NVIDIA's powerful Tegra X1 chip sits at the heart of the Nintendo Switch, along with the Google Pixel C and the NVIDIA SHIELD TV, and a new exploit called Fusée Gelée has opened the Switch up for developers and has far-reaching implications for the two Android-running Tegra X1 devices. Fusée Gelée was originally found by engineer Katherine Temkin and hacking group ReSwitched, the exploit runs at the boot level, and seemingly cannot be patched on current Nintendo Switch units. It allows for full modification of the Switch's code, up to and including running a full GNU/Linux distribution, and will likely mean similar developments for the SHIELD TV and the Pixel C.
Fusée Gelée can run at boot, and unlike previous exploits that could make a Switch run Linux, it does not require any sort of console modification, such as CPU and GPU tweaks or a mod chip. Speaking on the possibilities for the somewhat older and more well-documented Android devices, running a desktop version of a GNU/Linux distribution is likely only the beginning of the implications for this hack.

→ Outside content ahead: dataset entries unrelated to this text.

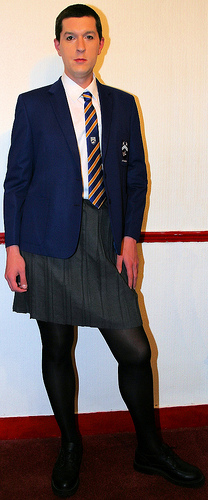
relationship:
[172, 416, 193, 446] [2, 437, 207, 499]
carpet on floor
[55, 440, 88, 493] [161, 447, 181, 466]
shoe has lace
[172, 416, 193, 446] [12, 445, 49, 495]
carpet on floor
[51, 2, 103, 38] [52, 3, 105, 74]
hair on head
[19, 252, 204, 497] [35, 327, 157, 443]
legs in nylons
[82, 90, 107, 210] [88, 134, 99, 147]
tie has emblem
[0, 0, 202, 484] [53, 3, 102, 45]
man has hair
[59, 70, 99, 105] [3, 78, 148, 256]
collar under jacket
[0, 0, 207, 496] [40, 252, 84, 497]
person has legs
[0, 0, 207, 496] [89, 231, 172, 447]
person has leg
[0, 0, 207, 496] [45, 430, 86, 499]
person has shoe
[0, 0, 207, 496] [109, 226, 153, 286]
person has hand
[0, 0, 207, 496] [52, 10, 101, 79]
person has face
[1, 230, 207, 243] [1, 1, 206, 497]
wood on wall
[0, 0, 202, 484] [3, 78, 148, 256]
man wearing jacket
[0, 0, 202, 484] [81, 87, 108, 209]
man wearing tie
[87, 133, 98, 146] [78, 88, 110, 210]
logo on tie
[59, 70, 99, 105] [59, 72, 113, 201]
collar has shirt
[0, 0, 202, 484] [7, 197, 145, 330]
man wearing skirt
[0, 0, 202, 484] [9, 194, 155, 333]
man in pleated skirt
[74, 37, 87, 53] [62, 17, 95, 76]
nose on face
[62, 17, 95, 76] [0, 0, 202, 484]
face of man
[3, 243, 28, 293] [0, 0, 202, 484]
right hand of man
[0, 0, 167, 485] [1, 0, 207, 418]
man standing against wall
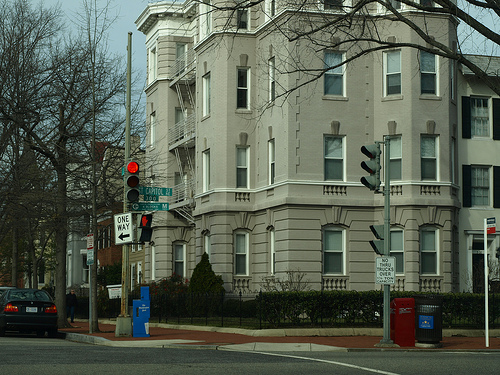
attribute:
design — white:
[128, 0, 201, 30]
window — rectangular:
[323, 222, 344, 274]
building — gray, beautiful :
[118, 0, 498, 321]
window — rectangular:
[384, 132, 404, 183]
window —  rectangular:
[471, 166, 493, 212]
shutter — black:
[461, 163, 474, 206]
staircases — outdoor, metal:
[172, 37, 199, 218]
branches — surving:
[237, 6, 498, 98]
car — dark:
[1, 277, 62, 340]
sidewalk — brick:
[72, 315, 499, 355]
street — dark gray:
[6, 343, 495, 373]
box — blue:
[130, 277, 157, 338]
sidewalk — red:
[81, 330, 382, 346]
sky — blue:
[57, 4, 129, 51]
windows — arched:
[162, 219, 451, 280]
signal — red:
[122, 155, 138, 176]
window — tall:
[315, 221, 349, 277]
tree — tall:
[50, 103, 73, 337]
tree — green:
[184, 246, 224, 318]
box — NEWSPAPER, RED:
[395, 299, 414, 350]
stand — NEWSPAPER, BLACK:
[417, 302, 440, 344]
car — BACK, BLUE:
[8, 286, 55, 334]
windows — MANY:
[172, 127, 447, 194]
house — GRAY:
[143, 8, 481, 287]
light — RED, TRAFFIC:
[121, 153, 141, 200]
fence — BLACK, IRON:
[251, 299, 379, 322]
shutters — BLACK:
[462, 100, 474, 140]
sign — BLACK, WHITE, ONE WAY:
[96, 213, 139, 243]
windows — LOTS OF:
[196, 133, 444, 176]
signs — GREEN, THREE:
[126, 180, 176, 221]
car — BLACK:
[6, 278, 56, 334]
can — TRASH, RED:
[391, 300, 413, 342]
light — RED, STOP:
[116, 153, 138, 204]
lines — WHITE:
[296, 349, 345, 373]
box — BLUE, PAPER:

It was originally meant to be fully disclosed in June, but is now live on GitHub, with a full disclosure log and files to build a launcher that can get users extended privileges at boot on any device powered by the Tegra X1 chipset.

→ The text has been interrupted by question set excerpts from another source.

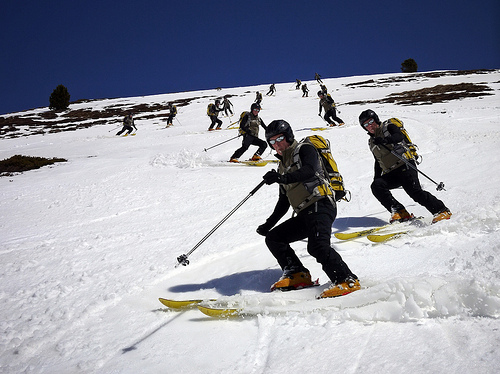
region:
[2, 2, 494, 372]
A group of people are skiing down the hill.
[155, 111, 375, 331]
One person on the ski slope.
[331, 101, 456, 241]
A second person on the ski slope.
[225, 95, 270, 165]
A third person on the ski slope.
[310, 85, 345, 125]
A fourth person on the ski slope.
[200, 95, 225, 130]
A fifth person on the ski slope.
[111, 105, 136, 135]
A sixth person on the ski slope.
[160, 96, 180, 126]
A seventh person on the ski slope.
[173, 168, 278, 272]
The man is holding a ski pole.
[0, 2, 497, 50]
The sky is blue.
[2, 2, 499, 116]
the clear blue sky above the mountain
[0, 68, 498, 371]
the snow on the mountain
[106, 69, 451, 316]
the group of people skiing down the mountain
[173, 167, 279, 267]
the ski pole in the man's hand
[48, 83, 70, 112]
the tree on the mountain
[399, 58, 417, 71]
the tree on the mountain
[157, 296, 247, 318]
the front of the yellow skis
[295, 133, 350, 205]
the backpack on the man's back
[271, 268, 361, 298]
the ski boots on the man's feet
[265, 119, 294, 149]
the helmet on the man's head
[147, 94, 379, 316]
person who is skiing.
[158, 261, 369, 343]
Skis in the snow.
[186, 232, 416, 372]
Snow on the ground.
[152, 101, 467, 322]
Person holding a ski pole.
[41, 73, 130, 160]
Tree in the background.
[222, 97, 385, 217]
Helmet on the man.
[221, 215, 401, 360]
Snow boots on the man.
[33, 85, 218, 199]
Dirt showing through the snow.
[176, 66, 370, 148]
People in the background.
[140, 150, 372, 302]
Silver ski pole.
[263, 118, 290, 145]
the skier is wearing a helmet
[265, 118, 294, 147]
the helmet is black in color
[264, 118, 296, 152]
the helmet is shiny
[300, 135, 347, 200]
the skier is wearing a backpack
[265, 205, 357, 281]
the skier is wearing long pants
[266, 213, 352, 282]
the pants are black in color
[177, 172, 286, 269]
the skier is holding a ski pole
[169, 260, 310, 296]
a shadow is on the snow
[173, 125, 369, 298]
the skier is casting a shadow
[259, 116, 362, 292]
the skier is at an angle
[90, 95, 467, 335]
Men are skiing down a hill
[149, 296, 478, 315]
Men are wearing yellow skis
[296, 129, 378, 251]
The man is wearing a yellow backpack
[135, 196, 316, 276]
The man has a ski pole in his head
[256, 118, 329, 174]
The man is wearing a helmet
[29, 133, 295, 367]
Snow is covering the hill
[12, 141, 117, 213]
Melted snow reveals grass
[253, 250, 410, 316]
The man is wearing ski shoes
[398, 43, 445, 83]
Trees are in the background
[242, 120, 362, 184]
Ski glasses are on the man's face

The exploit takes place on a coprocessor meant for bootup and power management, which means that it can be used to gain access to, record, and control every single thing that an affected device does. The exploit is loaded over USB, which means that users won't have to worry about the exploit being used remotely on their device by a malicious agent. What this essentially means is that the community now has a means to obtain literally all of the data, files and privileges needed to build any software at all for affected devices, from the ground up, as well as reverse-engineer anything those devices can do. While this could potentially go as far as letting the Pixel C run the Switch's software and games, for example, but that's a rather extreme logical leap from where things are now, and will require immense investments of time from development communities. Homebrew on the Switch and deep, system-level customization for the SHIELD TV and Pixel C are most likely the first places that this exploit will go, but how things will go from there is anybody's guess. It's worth noting that this exploit, now that it's public, will likely be patched on Switches going forward, but the Pixel C has been discontinued and the NVIDIA SHIELD TV could either see a new production round with a patch intact, or a refresh with a new processor in the near future.